Although it is now commonplace, in June 2020 it should be stressed that the response to the COVID-19 pandemic had shown us that it was possible to mobilize the political will to act when the need arises. Yet that will has been elusive when it comes to tuberculosis despite the obvious need based on the massive morbidity and mortality still caused by the disease. The fact that the Global Fund provides 77% of all international funding for TB programs highlights that funding does not usually come from other sources. One way or another, tuberculosis is not generally seen as an urgent problem; given the international response to COVID-19, we know what an urgent response looks like. June 2020 was not the time to increase spending on TB control as so much effort was focused elsewhere, but it was always dangerous to assume that a major infectious disease could be left on its own when we let’s tackle a new priority. The COVID-19 pandemic is far from over, but we’ve never had the luxury of focusing on one challenge at a time.

COVID-19 has overtaken tuberculosis as the leading cause of infectious death, which, among other things, is a rock-solid justification for the resources that the pandemic response has attracted. But this unenviable status is unlikely to be a long-term situation, and at some point tuberculosis will regain its place.

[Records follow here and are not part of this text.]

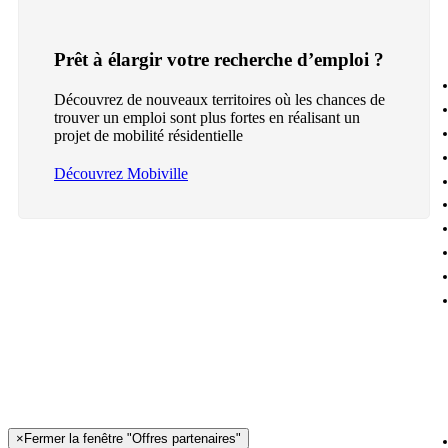
Prêt à élargir votre recherche d’emploi ?
Découvrez de nouveaux territoires où les chances de
trouver un emploi sont plus fortes en réalisant un
projet de mobilité résidentielle
Découvrez Mobiville
×
Fermer la fenêtre "Offres partenaires"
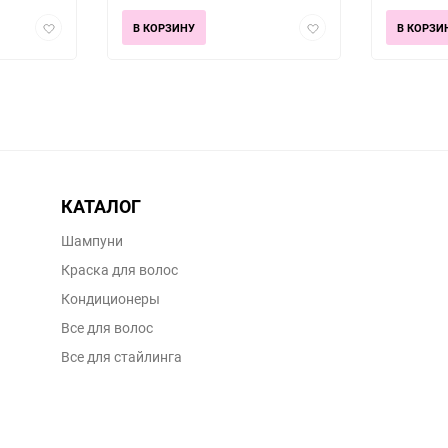
Добавить
Добавить
В КОРЗИНУ
В КОРЗИ
в
в
избранное
избранное
КАТАЛОГ
Шампуни
Краска для волос
Кондиционеры
Все для волос
Все для стайлинга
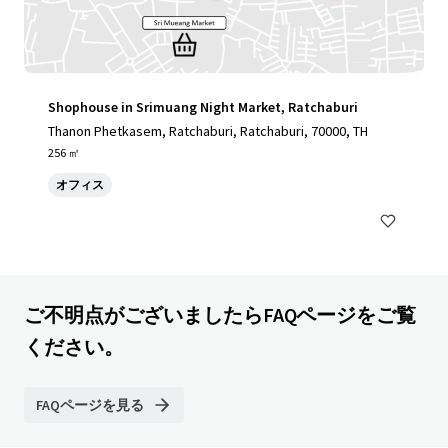
Shophouse in Srimuang Night Market, Ratchaburi
Thanon Phetkasem, Ratchaburi, Ratchaburi, 70000, TH
256 ㎡
オフィス
ご不明点がございましたらFAQページをご覧
ください。
FAQページを見る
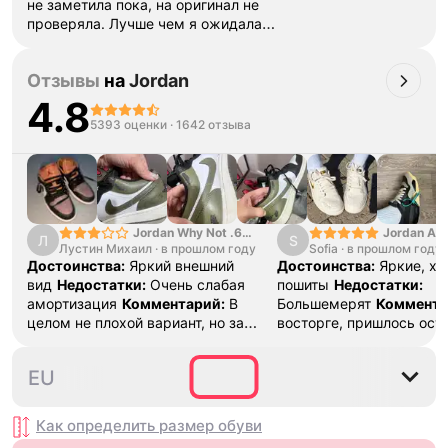
не заметила пока, на оригинал не
проверяла. Лучше чем я ожидала,
в живую вообще огонь. Беру у
магазина уже вторую пару и все
Отзывы
на
Jordan
отлично! Надеюсь
оригинал)
Ответ поддержки:
4.8
Благодарим за отзыв 🦄 Откиньте
5393 оценки
·
1642 отзыва
сомнения в сторону, мы
гарантируем подлинность товара!
Если по каким-то причинам у вас
на руках окажется подделка — мы
вернем деньги в трехкратном
размере. Каждый товар проходит
Jordan Why Not .6
Jordan Air
Л
S
Лустин Михаил
"Bright Crimson" PF
·
в прошлом году
Sofia
·
в прошлом году
SE "Turf O
проверку на оригинальность,
Достоинства:
Яркий внешний
Достоинства:
Яркие, х
ознакомиться подробно вы можете
вид
Недостатки:
Очень слабая
пошиты
Недостатки:
в разделе Блог «Проверка на
амортизация
Комментарий:
В
Большемерят
Коммента
оригинальность»
целом не плохой вариант, но за
восторге, пришлось ост
стоимость этих кроссовок
первые на вырост , пер
множество других более хороших
новые поменьше. Наряд
35.5
36
36.5
37.5
38
EU
баскетбольных кроссовок
красивые.
Как определить размер
обуви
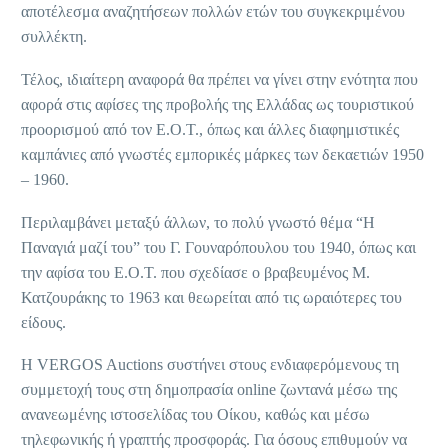
αποτέλεσμα αναζητήσεων πολλών ετών του συγκεκριμένου
συλλέκτη.
Τέλος, ιδιαίτερη αναφορά θα πρέπει να γίνει στην ενότητα που
αφορά στις αφίσες της προβολής της Ελλάδας ως τουριστικού
προορισμού από τον Ε.Ο.Τ., όπως και άλλες διαφημιστικές
καμπάνιες από γνωστές εμπορικές μάρκες των δεκαετιών 1950
– 1960.
Περιλαμβάνει μεταξύ άλλων, το πολύ γνωστό θέμα “Η
Παναγιά μαζί του” του Γ. Γουναρόπουλου του 1940, όπως και
την αφίσα του Ε.Ο.Τ. που σχεδίασε ο βραβευμένος Μ.
Κατζουράκης το 1963 και θεωρείται από τις ωραιότερες του
είδους.
Η VERGOS Auctions συστήνει στους ενδιαφερόμενους τη
συμμετοχή τους στη δημοπρασία online ζωντανά μέσω της
ανανεωμένης ιστοσελίδας του Οίκου, καθώς και μέσω
τηλεφωνικής ή γραπτής προσφοράς. Για όσους επιθυμούν να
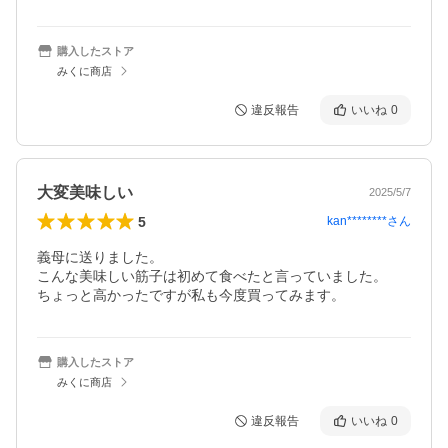
購入したストア
みくに商店
違反報告
いいね
0
大変美味しい
2025/5/7
5
kan********
さん
義母に送りました。

こんな美味しい筋子は初めて食べたと言っていました。

ちょっと高かったですが私も今度買ってみます。
購入したストア
みくに商店
違反報告
いいね
0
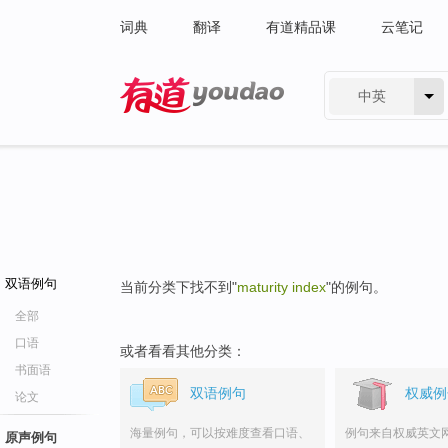
词典
翻译
有道精品课
云笔记
中英
有道 - 网易旗下搜索
双语例句
当前分类下找不到"
maturity index
"的例句。
全部
口语
或者看看其他分类：
书面语
双语例句
权威例
论文
海量例句，可以按难度查看口语、
例句来自权威英文
原声例句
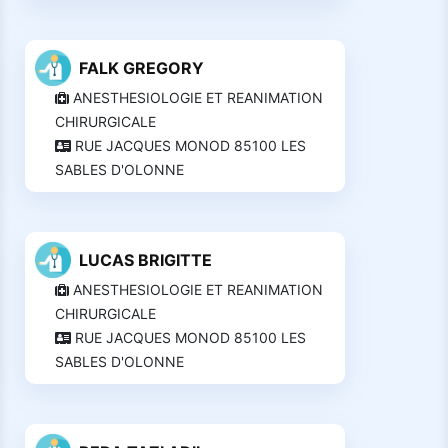
FALK GREGORY
ANESTHESIOLOGIE ET REANIMATION
CHIRURGICALE
RUE JACQUES MONOD 85100 LES
SABLES D'OLONNE
LUCAS BRIGITTE
ANESTHESIOLOGIE ET REANIMATION
CHIRURGICALE
RUE JACQUES MONOD 85100 LES
SABLES D'OLONNE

The question then will be whether the rationale that galvanized the enormous efforts in response to the COVID-19 pandemic will continue to apply to the “new” infectious disease responsible for the highest number of deaths in the world. The inequality in the global distribution of COVID-19 vaccines helps us answer this question: It is not the magnitude of the impact that guides action, but who is impacted. Unfortunately, for the TB community, it is primarily a disease affecting populations that have traditionally not been a priority for high-income countries.

The new Bill and Melinda Gates Foundation 2021 goalkeepers report highlights that the goal of ending TB by 2030 is not on track. It is hard to imagine that sufficient effort will be made by those countries best able to provide funds and other resources as they continue to fall inward on themselves with little or no immediate consequences. In June 2020, we asked why an infectious disease responsible for an average of 4,000 deaths per day did not warrant an emergency similar to the COVID-19 response. But the more pertinent question is why high-income countries, given recent experience, continue to delude themselves that major infectious diseases can be kept at bay.